-- Opening Marker --
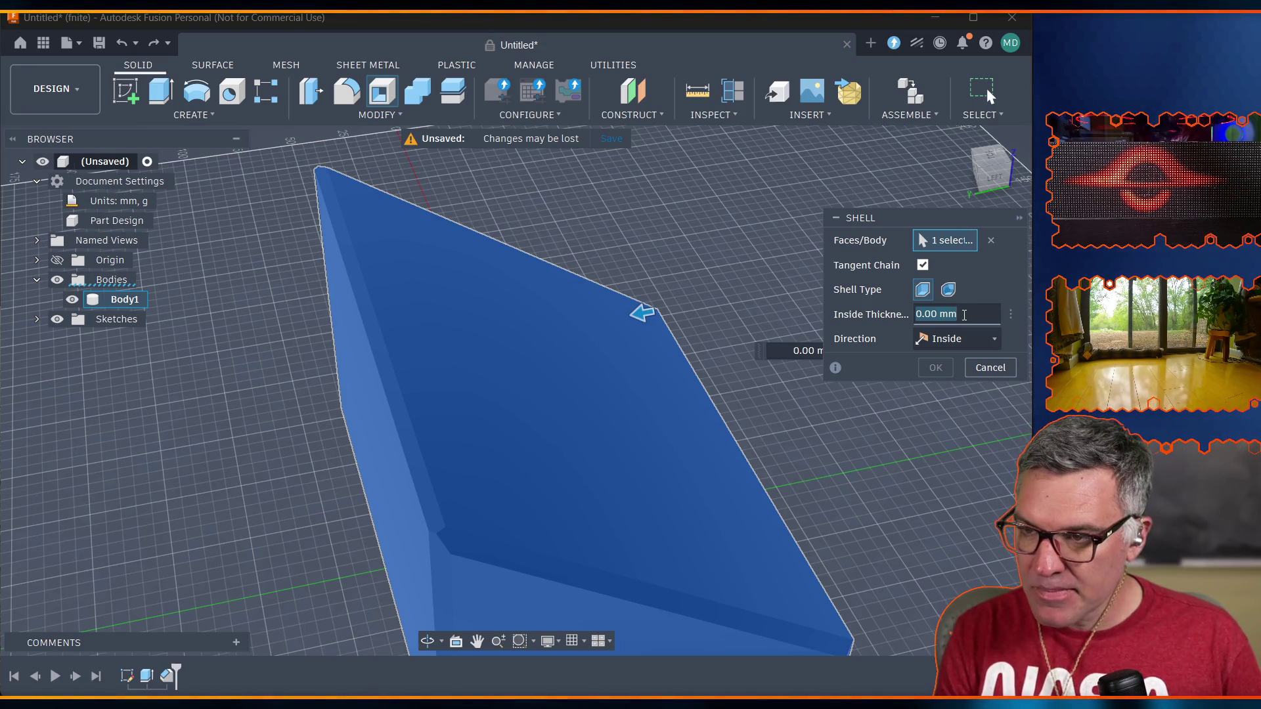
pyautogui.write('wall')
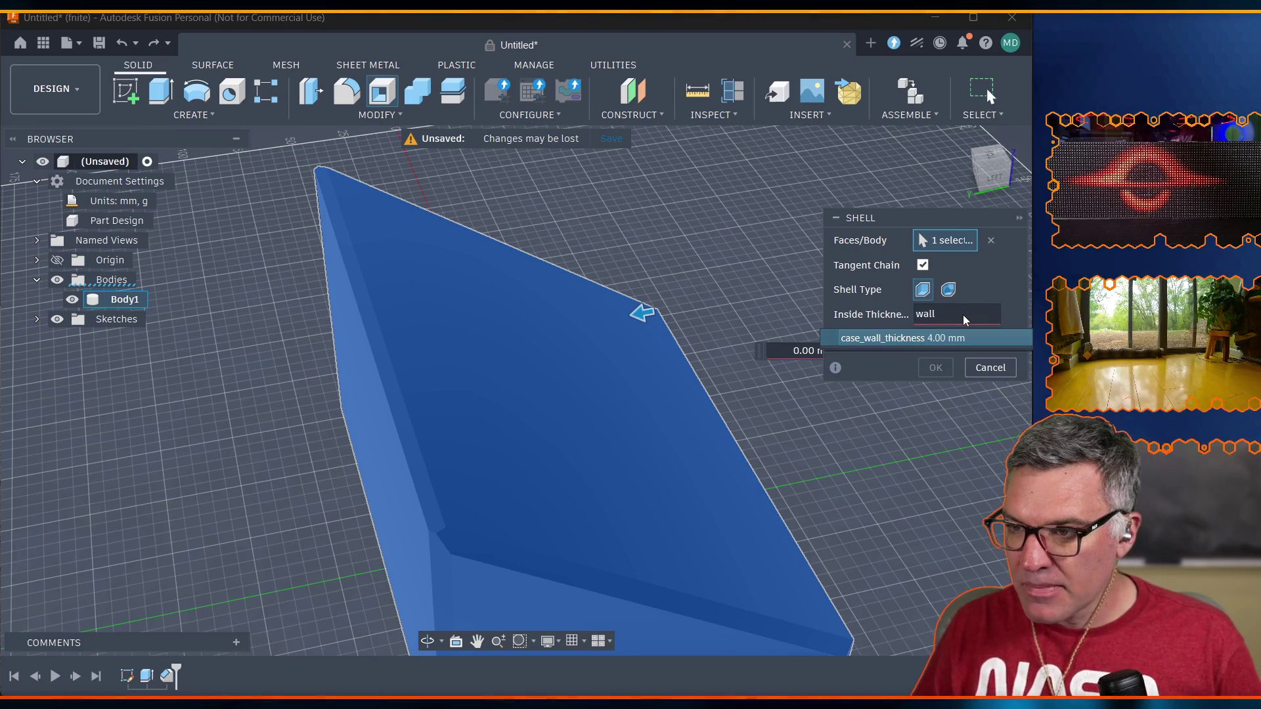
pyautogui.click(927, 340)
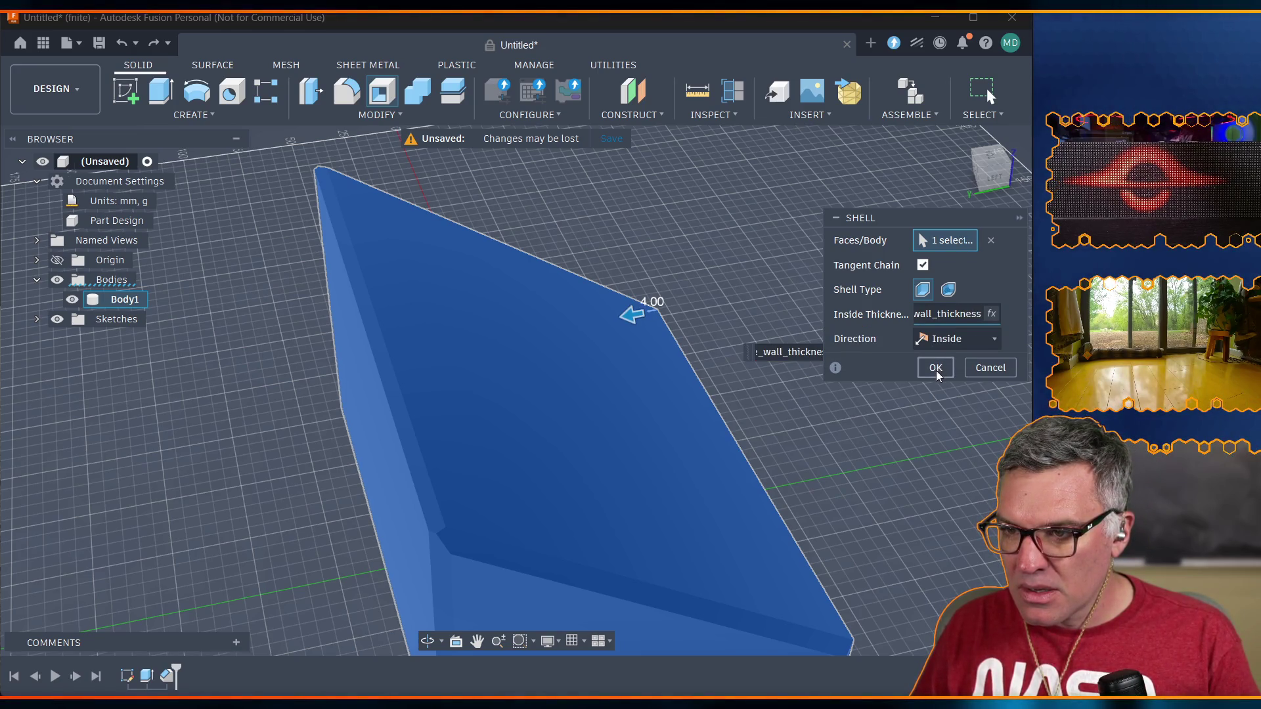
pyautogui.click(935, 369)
-- Closing Marker --
Recopy the full listing exactly, passing over any picture.

pyautogui.write('wall')
pyautogui.click(927, 340)
pyautogui.click(935, 369)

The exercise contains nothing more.